On the other end of the spectrum, there are Republicans, like Rep. Matt Gaetz, who are now trying to draft off the name recognition you’ve created. Gaetz, who has proposed abolishing the EPA, called his clean energy plan “Green Real Deal.” Did you guys have any reaction to that?
Jimenez-Hudis: Honestly, I wasn’t really paying much attention to him.

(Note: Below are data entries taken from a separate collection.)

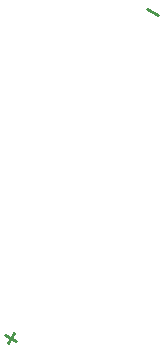
<source format=gto>
G04*
G04 #@! TF.GenerationSoftware,Altium Limited,Altium NEXUS,1.0.9 (89)*
G04*
G04 Layer_Color=65535*
%FSLAX42Y42*%
%MOMM*%
G71*
G01*
G75*
%ADD10C,0.25*%
D10*
X2018Y2952D02*
X2106Y2901D01*
X836Y127D02*
X887Y215D01*
X817Y196D02*
X905Y146D01*
M02*

</source>
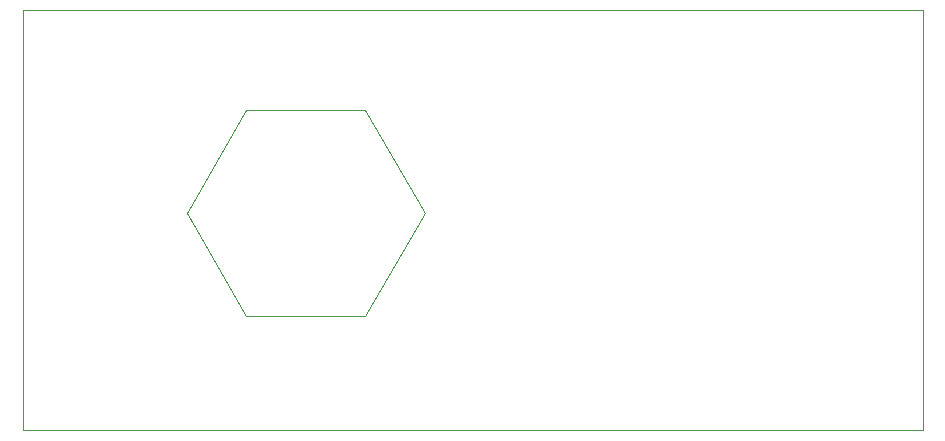
<source format=gbr>
G04 #@! TF.GenerationSoftware,KiCad,Pcbnew,5.1.7-a382d34a8~87~ubuntu18.04.1*
G04 #@! TF.CreationDate,2021-01-18T17:29:04-05:00*
G04 #@! TF.ProjectId,Cree_XML_Driver,43726565-5f58-44d4-9c5f-447269766572,r0*
G04 #@! TF.SameCoordinates,Original*
G04 #@! TF.FileFunction,Profile,NP*
%FSLAX46Y46*%
G04 Gerber Fmt 4.6, Leading zero omitted, Abs format (unit mm)*
G04 Created by KiCad (PCBNEW 5.1.7-a382d34a8~87~ubuntu18.04.1) date 2021-01-18 17:29:04*
%MOMM*%
%LPD*%
G01*
G04 APERTURE LIST*
G04 #@! TA.AperFunction,Profile*
%ADD10C,0.050000*%
G04 #@! TD*
G04 #@! TA.AperFunction,Profile*
%ADD11C,0.100000*%
G04 #@! TD*
G04 APERTURE END LIST*
D10*
X167640000Y-125095000D02*
X167640000Y-89535000D01*
X91440000Y-125095000D02*
X167640000Y-125095000D01*
X91440000Y-89535000D02*
X91440000Y-125095000D01*
X167640000Y-89535000D02*
X91440000Y-89535000D01*
D11*
G04 #@! TO.C,D101*
X110369325Y-97970759D02*
X105330650Y-106698000D01*
X105330650Y-106698000D02*
X110369325Y-115425241D01*
X120446675Y-115425241D02*
X125485350Y-106698000D01*
X110369325Y-115425241D02*
X120446675Y-115425241D01*
X125485350Y-106698000D02*
X120446675Y-97970759D01*
X120446675Y-97970759D02*
X110369325Y-97970759D01*
G04 #@! TD*
M02*

</source>
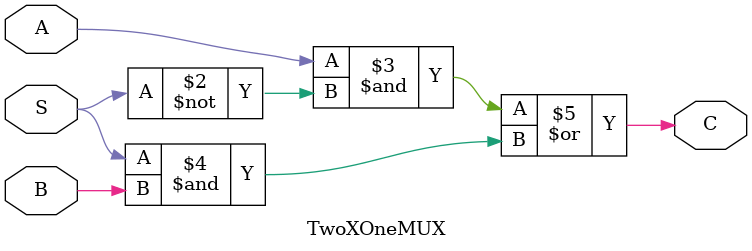
<source format=v>
`timescale 1ns / 1ps
module TwoXOneMUX( input A,B,S,output reg C);
always @(*)
begin
 C = (A & ~S )|(S & B);
 end
endmodule

</source>
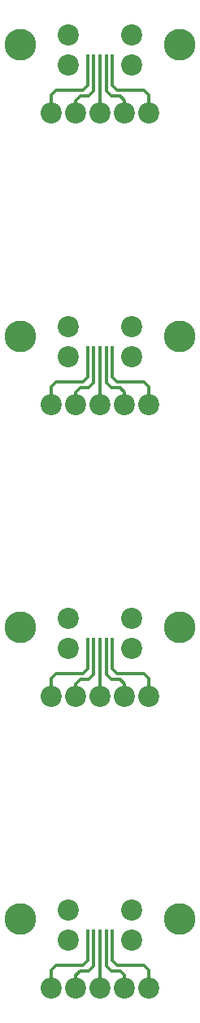
<source format=gtl>
G04*
G04 #@! TF.GenerationSoftware,Altium Limited,Altium Designer,19.1.6 (110)*
G04*
G04 Layer_Physical_Order=1*
G04 Layer_Color=255*
%FSLAX43Y43*%
%MOMM*%
G71*
G01*
G75*
%ADD10R,0.400X2.200*%
%ADD15C,0.304*%
%ADD16C,2.200*%
%ADD17C,3.300*%
%ADD18C,2.200*%
D10*
X15275Y8452D02*
D03*
X14625D02*
D03*
X13975D02*
D03*
X16575D02*
D03*
X15925D02*
D03*
X15275Y38839D02*
D03*
X14625D02*
D03*
X13975D02*
D03*
X16575D02*
D03*
X15925D02*
D03*
X15275Y69226D02*
D03*
X14625D02*
D03*
X13975D02*
D03*
X16575D02*
D03*
X15925D02*
D03*
X15275Y99613D02*
D03*
X14625D02*
D03*
X13975D02*
D03*
X16575D02*
D03*
X15925D02*
D03*
D15*
X15275Y64226D02*
Y69226D01*
X15275Y33839D02*
Y38839D01*
X13975Y6339D02*
Y8452D01*
X16575Y6339D02*
Y8452D01*
X10195Y3452D02*
Y5339D01*
X20355Y3452D02*
Y5339D01*
X10195D02*
X10695Y5839D01*
X13475D01*
X13975Y6339D01*
X16575D02*
X17075Y5839D01*
X19855D01*
X20355Y5339D01*
X12735Y4774D02*
X13200Y5239D01*
X12735Y3452D02*
Y4774D01*
X14625Y5764D02*
Y8452D01*
X13200Y5239D02*
X14100D01*
X14625Y5764D01*
X15925D02*
Y8452D01*
Y5764D02*
X16450Y5239D01*
X17350D01*
X17815Y3452D02*
Y4774D01*
X17350Y5239D02*
X17815Y4774D01*
X15275Y3452D02*
Y8452D01*
X13975Y36726D02*
Y38839D01*
X16575Y36726D02*
Y38839D01*
X10195Y33839D02*
Y35726D01*
X20355Y33839D02*
Y35726D01*
X10195D02*
X10695Y36226D01*
X13475D01*
X13975Y36726D01*
X16575D02*
X17075Y36226D01*
X19855D01*
X20355Y35726D01*
X12735Y35161D02*
X13200Y35626D01*
X12735Y33839D02*
Y35161D01*
X14625Y36151D02*
Y38839D01*
X13200Y35626D02*
X14100D01*
X14625Y36151D01*
X15925D02*
Y38839D01*
Y36151D02*
X16450Y35626D01*
X17350D01*
X17815Y33839D02*
Y35161D01*
X17350Y35626D02*
X17815Y35161D01*
X13975Y67113D02*
Y69226D01*
X16575Y67113D02*
Y69226D01*
X10195Y64226D02*
Y66113D01*
X20355Y64226D02*
Y66113D01*
X10195D02*
X10695Y66613D01*
X13475D01*
X13975Y67113D01*
X16575D02*
X17075Y66613D01*
X19855D01*
X20355Y66113D01*
X12735Y65548D02*
X13200Y66013D01*
X12735Y64226D02*
Y65548D01*
X14625Y66538D02*
Y69226D01*
X13200Y66013D02*
X14100D01*
X14625Y66538D01*
X15925D02*
Y69226D01*
Y66538D02*
X16450Y66013D01*
X17350D01*
X17815Y64226D02*
Y65548D01*
X17350Y66013D02*
X17815Y65548D01*
X15275Y94613D02*
Y99613D01*
X15275Y99613D01*
X17350Y96400D02*
X17815Y95935D01*
X17815Y94613D02*
Y95935D01*
X16450Y96400D02*
X17350D01*
X15925Y96925D02*
X16450Y96400D01*
X15925Y96925D02*
Y99613D01*
X14100Y96400D02*
X14625Y96925D01*
X13200Y96400D02*
X14100D01*
X14625Y96925D02*
Y99613D01*
X12735Y94613D02*
Y95935D01*
X13200Y96400D01*
X19855Y97000D02*
X20355Y96500D01*
X17075Y97000D02*
X19855D01*
X16575Y97500D02*
X17075Y97000D01*
X13475D02*
X13975Y97500D01*
X10695Y97000D02*
X13475D01*
X10195Y96500D02*
X10695Y97000D01*
X20355Y94613D02*
Y96500D01*
X10195Y94613D02*
Y96500D01*
X16575Y97500D02*
Y99613D01*
X13975Y97500D02*
Y99613D01*
D16*
X11950Y11602D02*
D03*
Y8452D02*
D03*
X18600Y11602D02*
D03*
Y8452D02*
D03*
X11950Y41989D02*
D03*
Y38839D02*
D03*
X18600Y41989D02*
D03*
Y38839D02*
D03*
X11950Y72376D02*
D03*
Y69226D02*
D03*
X18600Y72376D02*
D03*
Y69226D02*
D03*
X11950Y102763D02*
D03*
Y99613D02*
D03*
X18600Y102763D02*
D03*
Y99613D02*
D03*
D17*
X7000Y10622D02*
D03*
X23550D02*
D03*
X7000Y41009D02*
D03*
X23550D02*
D03*
X7000Y71396D02*
D03*
X23550D02*
D03*
X7000Y101783D02*
D03*
X23550D02*
D03*
D18*
X15275Y33839D02*
D03*
X12735D02*
D03*
X17815D02*
D03*
X20355D02*
D03*
X10195D02*
D03*
X20355Y3452D02*
D03*
X17815D02*
D03*
X12735D02*
D03*
X10195D02*
D03*
X15275D02*
D03*
Y64226D02*
D03*
X10195D02*
D03*
X15275Y94613D02*
D03*
X12735Y64226D02*
D03*
X17815D02*
D03*
X20355D02*
D03*
X10195Y94613D02*
D03*
X20355D02*
D03*
X17815D02*
D03*
X12735D02*
D03*
M02*

</source>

I will say, though, that it really has been quite astounding what the Green New Deal resolution has been able to shift, in terms of the window of extremes in the climate policy conversation. In November 2018, right after the midterm elections, the debate on climate policy wasn’t even about policy: the Dems believe the crisis is actually real, and Republicans believe it’s a hoax. Then suddenly AOC and Markey dropped this resolution and the climate debate suddenly does become about policy. And now you have Republicans who are actually legitimately arguing and advocating for a carbon tax.
If you told me two years ago that this would be the situation I would be waking up to in 2019, I would have been astounded.
But even so, when Senate Majority Leader Mitch McConnell held a vote on the Green New Deal resolution, most Democrats voted “present” rather than “yes.” Were you guys disappointed by that?
Fernandez: When they did that I think we viewed it as a protest vote in and of itself. They were meeting Mitch McConnell — what do you call it, a show vote? — they were meeting his theatrics with more theatrics…McConnell was trying to kill momentum on the Green New Deal, and those Democrat leaders said, ‘’We’re not gonna play this game.” The Green New Deal is a common sense policy about the American people, no matter their political party or where they live. So to see Republican political leaders not backing the Green New Deal, seeing those people as out of touch with their own base of voters, is also quite shameful.
Jimenez-Hudis: There’s so much evidence that we know that this vote was such a sham — it was a cynical political ploy. Two weeks earlier young people in [McConnell’s] home state of Kentucky, in his home city of Louisville, were at his office everyday for a week looking for him, trying to find him, [saying] “Where’s Mitch? Because we wanna talk to him about our future and we wanna talk to him about the fact that the Green New Deal is the only solution on the table that we’re comfortable with because it’s the only solution that meets the scale of the crisis.” And he was nowhere to be found, and then they went to D.C. and they sat in and they got arrested and still he was nowhere to be found.
He brought this resolution to a vote without any kind of serious platform of debate within Congress, and clearly — clearly — without talking to his constituents. These people are not listening to the people who put them in office, and it’s a real shame and it’s a real insult to our democracy.
This interview has been edited for length and clarity.